F-Zero – Definitive 50 SNES Game #16
Click here to view our list of the Definitive 50 SNES games. Links to each video and write-up are included.
The futuristic racing game sub-genre was born on the Super Nintendo’s Japanese launch, dated November 21, 1990 with F-Zero. This now classic racer came to North America for the corresponding system launch here in August of 1991. It is now available on Wii’s Virtual Console download service.
F-Zero takes 16th place on the list of Definitive 50 SNES games.
This game takes place in the grizzly future of 2560, where billionaires with nothing better to do have launched the wildly dangerous F-Zero race circuit.

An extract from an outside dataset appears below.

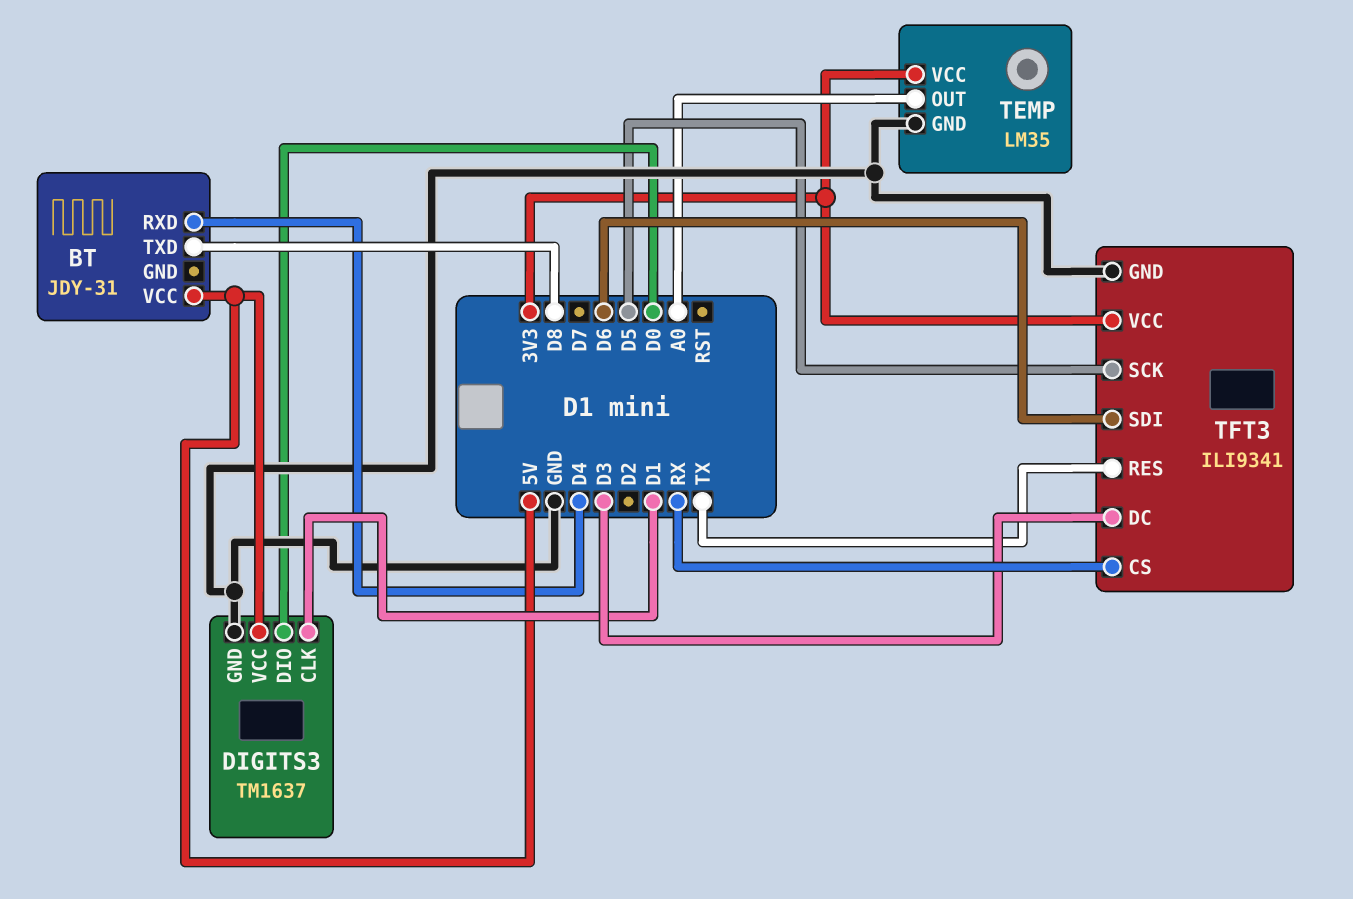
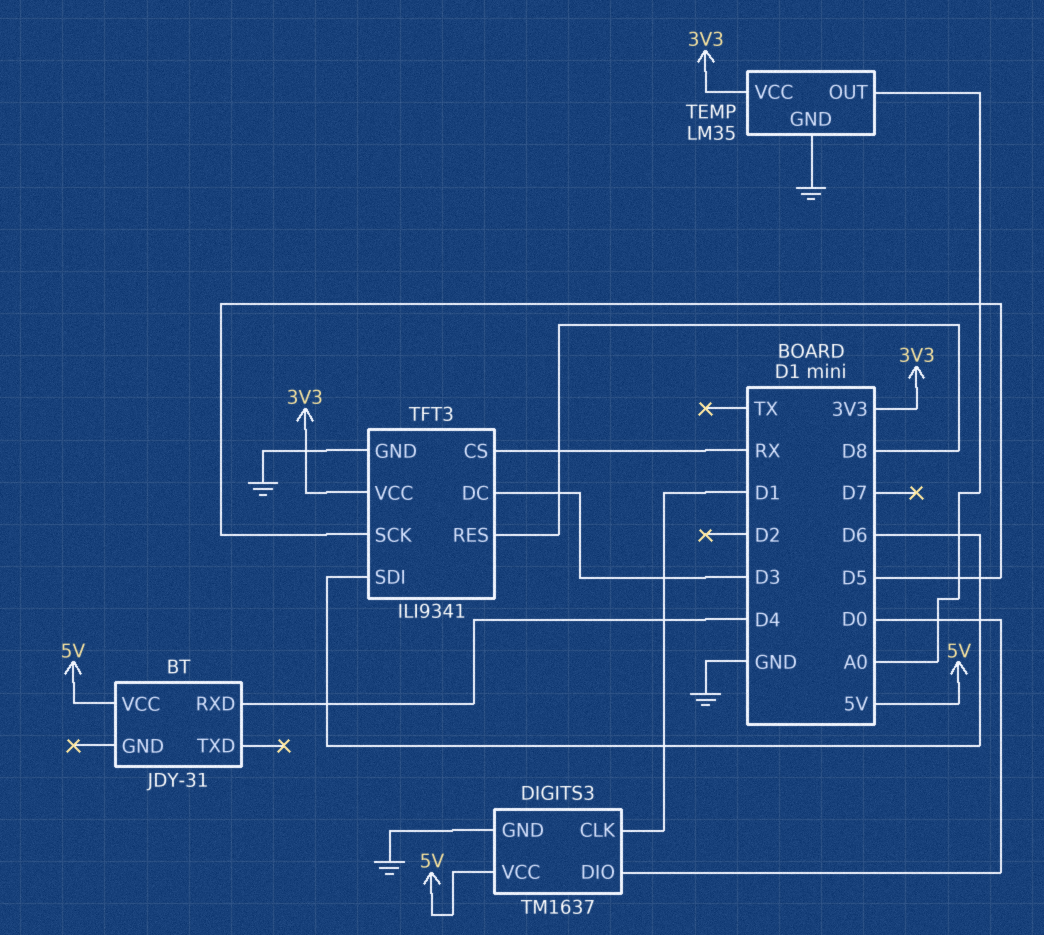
BT pin TXD: D8 -> none
TFT3 pin RES: TX -> D8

Players zip around treacherous alien worlds in small, nimble, but also vary fragile hover cars in the quest for victory.
F-Zero was made possible by the Super Nintendo’s famous Mode 7 sprite-rotation technology. Essentially, the circuits of F-Zero are large sprites stretched and moved around vehicles to create the illusion of forward movement. It’s a brilliant graphical trick that worked wonders for the racing genre in the 16-bit era. The same strategy was later perfected in Super Mario Kart.
Being a launch game, F-Zero is an unfortunately rather bare-bones affair. The game has its share of tracks for its Grand Prix Mode, which can also be enjoyed in Practice (and perfected to achieve Records), but there is a stunning lack of a multi-player.
Never the less, F-Zero‘s solo gameplay is a real treasure from the SNES’s vast archives. Here, you’ll hover over vast, stretching cities, desolate alien worlds, and all the harshest realms the dystopic future has to offer. There’s real challenge to be found in the game’s difficulty levels, especially after unlocking Master Class. The four selectable vehicles also mix up gameplay by offering variable speed, weight, and power.
F-Zero is fun to this day. The fact that gamers had a blast playing F-Zero titles very similar to the original on the Gameboy Advance just a few years ago only proves that the formula still works. If you’ve enjoyed other titles in the series, or any other SNES racers that take advantage of the system’s Mode 7 technology, remember, you owe a debt of gratitude to this ground breaking title.